Alfa Romeo had great success throughout the early 1960s in various touring and GT races. The decision was made to return to international sports car racing. The heart of Alfa’s return would be the two-litre V-8 engine. This effort would encompass 11 racing seasons and result in Alfa winning the World Championship in 1977.

The Daytona featured a high revving 270 bhp, 1,995 cc DOHC V-8 engine with dual-ignition and indirect fuel injection, six-speed gearbox, independent front and rear suspension, rear-wheel drive, and four-wheel disc brakes.
In 2014 a 1968 Alfa Romeo T33/2 ‘Daytona’ changed hands for €1,260,000.

Tuesday, September 24, 2019

1971 Dodge Hemi Charger R/T - $181k

1 of 63 Hemi Charger R/Ts produced in 1971. 1 of 12 produced for the Canadian market. 1 of 30 Hemi 4-speed Charger R/Ts for 1971. Matching numbers drivetrain. 426 Hemi V-8 engine. Dual 4-barrel carburetors. Hemispherical cylinder heads. Dual exhaust. A833 4-speed manual transmission. Dana 60 Super Track Pack with 4.10 rear axle. Power steering. Power brakes.

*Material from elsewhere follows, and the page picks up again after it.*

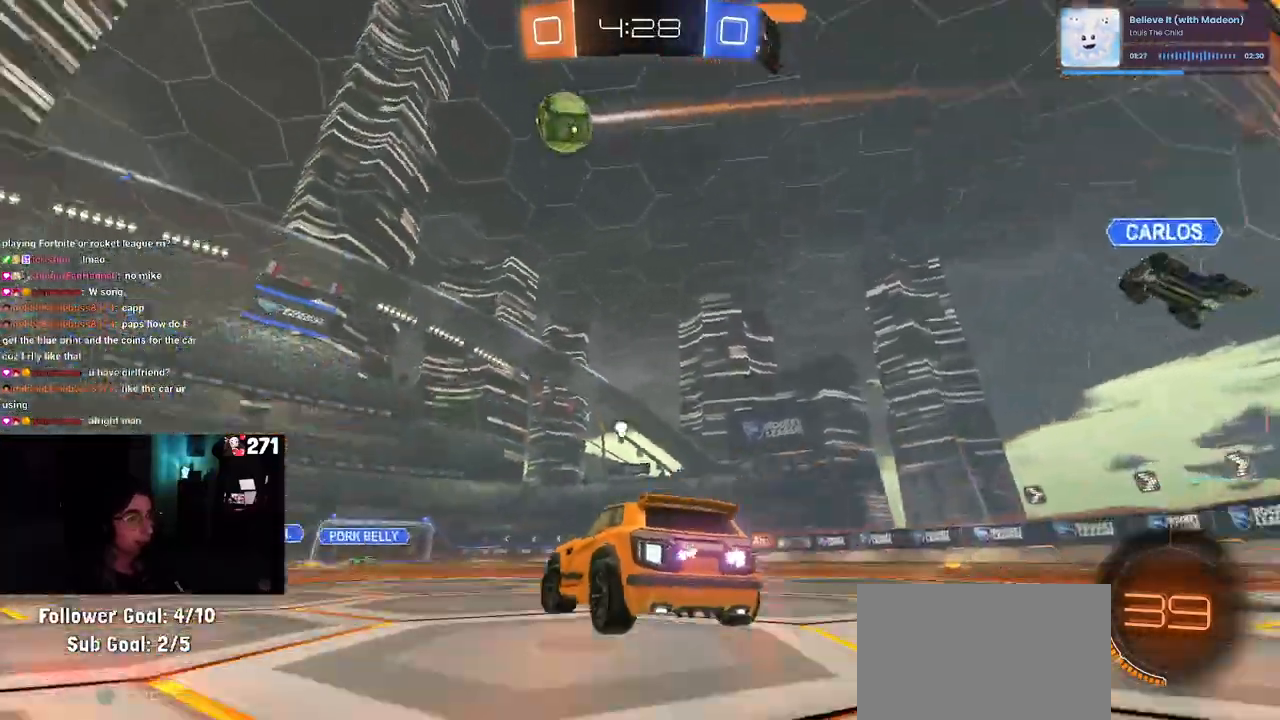
{"buttons": ["TRIANGLE", "R2"], "left_stick": "center", "right_stick": "center", "events": [[50, "TRIANGLE", "up"], [367, "left_stick", "center"], [417, "TRIANGLE", "down"]]}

Ramcharger hood with hold-down pins. B5 Bright Blue Metallic with Black R/T striping. Front and rear spoilers. Blue vinyl bucket seat interior. Hurst Pistol Grip shifter.
A final year Hemi Charger R/T is a prime collectible. In a model season that saw just 63 Hemi Charger R/Ts produced overall, this car is a top-notch example with the legendary 426 Hemi V-8 engine, dual 4-barrel carburetors, hemispherical cylinder heads, high-flow dual exhaust and heavy-duty suspension and cooling equipment. Coded A34 for the Super Trak Pak, this Charger has the highly desired performance-engineered A833 4-speed manual transmission coupled to a 4.10 Dana 60 Sure Grip rear axle.
When the 426 Hemi was introduced in 1964, it was strictly a racing engine. That year, four Hemi-powered Mopars swept the Daytona 500, finishing 1-2-3-4. It caught the racing world by surprise, and prompted NASCAR to impose stricter production rules on Chrysler. Instead of producing a few blueprinted Hemi motors each production year, they would have to produce several thousand and sell them in street-legal cars. Four bolt mains were standard on every 426 Hemi, street or race.

The motor was essentially ruled out of NASCAR in the 1970s, and emissions laws, production costs, and insurance surcharges ended the street version after 1971.